Que l’acte de donner, comme nous le voyons, était très loin d’être quelque chose de spontané et de gratuit, est démontré par le fait que le noble prenait bonne note de tout ce qu’il recevait avec nom et prénom, accumulant plus de 350 objets lors de ses nouveaux banquets annuels. . Cet échange de cadeaux obligeait à son tour le duc à rendre le cadeau et ainsi à exprimer sa gratitude pour la fidélité et les services rendus. Ses récits montrent qu’il s’est montré généreux puisqu’il a distribué environ 280 objets, en plus d’importantes sommes d’argent. Ses dons étaient bien connus et bien compris : ses dons étaient un outil politique puissant pour garantir un soutien en cas de conflit. Cela explique pourquoi l’animateur s’endette constamment pour être à la hauteur de son rendez-vous annuel avec ses sujets.

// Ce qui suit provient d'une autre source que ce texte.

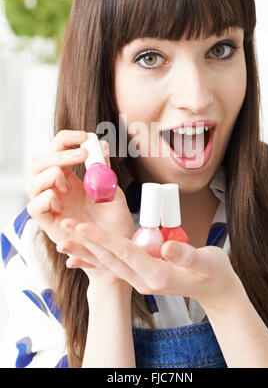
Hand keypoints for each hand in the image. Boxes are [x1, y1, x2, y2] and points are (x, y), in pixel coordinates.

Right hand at [25, 130, 134, 283]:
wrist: (116, 252)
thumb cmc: (114, 223)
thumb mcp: (111, 190)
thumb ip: (103, 169)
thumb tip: (101, 144)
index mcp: (70, 177)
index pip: (57, 149)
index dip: (66, 138)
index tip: (84, 136)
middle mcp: (56, 189)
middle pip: (38, 161)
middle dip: (58, 154)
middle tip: (82, 156)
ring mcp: (50, 205)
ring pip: (31, 181)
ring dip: (52, 175)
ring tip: (71, 186)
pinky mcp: (47, 223)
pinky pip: (34, 206)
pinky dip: (47, 198)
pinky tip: (63, 202)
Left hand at [56, 220, 242, 309]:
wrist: (215, 289)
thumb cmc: (213, 272)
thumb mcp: (207, 261)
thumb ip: (187, 255)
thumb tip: (165, 246)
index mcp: (158, 276)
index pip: (124, 253)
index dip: (103, 239)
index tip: (83, 227)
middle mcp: (144, 281)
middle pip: (109, 258)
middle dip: (86, 242)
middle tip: (65, 226)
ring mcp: (141, 280)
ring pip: (108, 263)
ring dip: (87, 249)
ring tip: (66, 237)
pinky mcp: (141, 275)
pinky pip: (115, 266)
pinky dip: (98, 258)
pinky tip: (83, 252)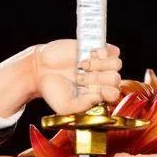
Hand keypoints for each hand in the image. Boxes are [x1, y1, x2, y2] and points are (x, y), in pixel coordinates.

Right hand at [0, 40, 121, 118]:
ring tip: (83, 65)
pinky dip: (103, 52)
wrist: (40, 70)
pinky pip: (113, 51)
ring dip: (100, 65)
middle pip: (116, 79)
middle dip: (99, 78)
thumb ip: (82, 106)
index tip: (90, 90)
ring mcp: (99, 64)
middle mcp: (101, 81)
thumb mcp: (65, 107)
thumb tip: (98, 97)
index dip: (106, 92)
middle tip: (81, 77)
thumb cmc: (53, 91)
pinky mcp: (95, 49)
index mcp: (97, 95)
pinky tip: (89, 55)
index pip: (114, 95)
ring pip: (116, 64)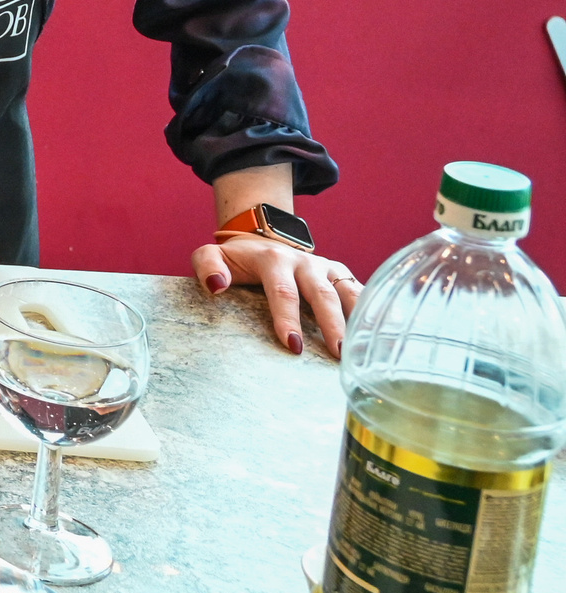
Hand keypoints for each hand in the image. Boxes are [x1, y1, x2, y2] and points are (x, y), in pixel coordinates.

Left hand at [195, 236, 359, 356]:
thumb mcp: (212, 255)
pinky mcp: (341, 274)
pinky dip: (374, 310)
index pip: (282, 291)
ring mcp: (326, 268)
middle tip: (338, 353)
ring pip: (347, 293)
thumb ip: (207, 266)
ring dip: (357, 320)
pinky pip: (360, 292)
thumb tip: (216, 285)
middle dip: (331, 324)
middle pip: (321, 294)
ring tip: (363, 350)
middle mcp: (305, 262)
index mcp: (273, 258)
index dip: (287, 318)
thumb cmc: (235, 259)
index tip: (293, 345)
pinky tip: (384, 334)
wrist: (261, 238)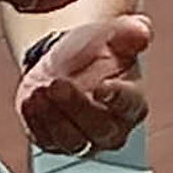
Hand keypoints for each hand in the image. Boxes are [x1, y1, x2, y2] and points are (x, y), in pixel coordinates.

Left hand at [17, 16, 150, 156]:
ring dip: (52, 116)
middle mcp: (110, 128)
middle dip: (76, 106)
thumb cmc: (96, 50)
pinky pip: (46, 140)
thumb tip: (142, 31)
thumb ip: (132, 32)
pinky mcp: (54, 141)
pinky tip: (30, 101)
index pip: (130, 105)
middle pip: (99, 128)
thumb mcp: (114, 34)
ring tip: (39, 90)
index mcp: (131, 102)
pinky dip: (35, 122)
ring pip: (72, 140)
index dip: (118, 98)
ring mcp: (83, 139)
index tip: (102, 86)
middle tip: (57, 84)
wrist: (64, 59)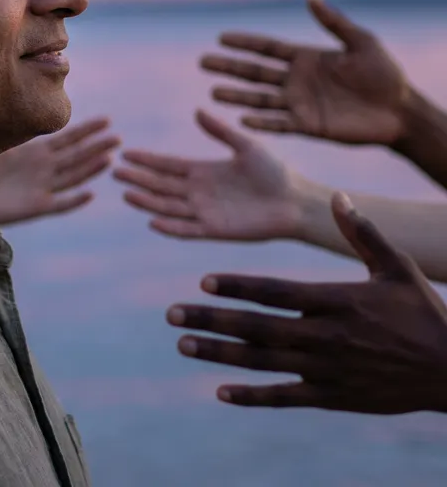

Cela peut paraître un exemple isolé d’excentricité, mais cette attitude apparemment anti-économique du duc de Berry et de ses alliés n’est en aucun cas exceptionnelle dans l’histoire. Le fait de donner au-dessus de nos moyens trouve ses racines dans l’Antiquité, comme le démontrent les Saturnales, fêtes de fin d’année au cours desquelles les Romains échangeaient des cadeaux en criant “¡Io saturnales!” (heureuses Saturnales !) et dont témoignent des poètes comme Catulle ou Martial. Comme le dit le professeur de philologie Rosario Moreno Soldevila, ce dernier a écrit un livre entier, Apophoretadédié aux cadeaux reçus lors de ces fêtes, allant d’objets de décoration, d’animaux de compagnie, de bijoux ou d’œuvres d’art à d’énormes quantités de nourriture. Bien entendu, à la tête de cette orgie de cadeaux se trouvait l’empereur lui-même, comme en témoigne le penchant bien connu d’Auguste à la fois pour offrir des objets de luxe et pour organiser de petites tombolas à des fins de pur divertissement.
Il n’est pas surprenant que, depuis lors, nous retrouvions cette idée ancienne du cadeau comme événement social typique de l’hiver dans des cultures de différents lieux et époques, de l’ potlatch (cadeau) depuis les communautés autochtones d’Amérique du Nord jusqu’à sa longue tradition en Occident, où cette action bienfaisante s’est souvent incarnée dans des personnages liés à la religion, comme les Rois Mages, ou surtout à la tradition populaire, comme la Befana dans L’Italie, l’Olentzero au Pays Basque, L’Anguleru dans les Asturies ou l’Apalpador en Galice. Derrière chacun d’eux se cache un rituel qui cherche à renouveler les alliances et les affections. Car, comme le rappelle le duc de Berry, derrière leurs apparences de superficialité et de gaspillage, les cadeaux jouent un rôle de cohésion et de reconnaissance mutuelle qui justifiera la redoutable pente de janvier.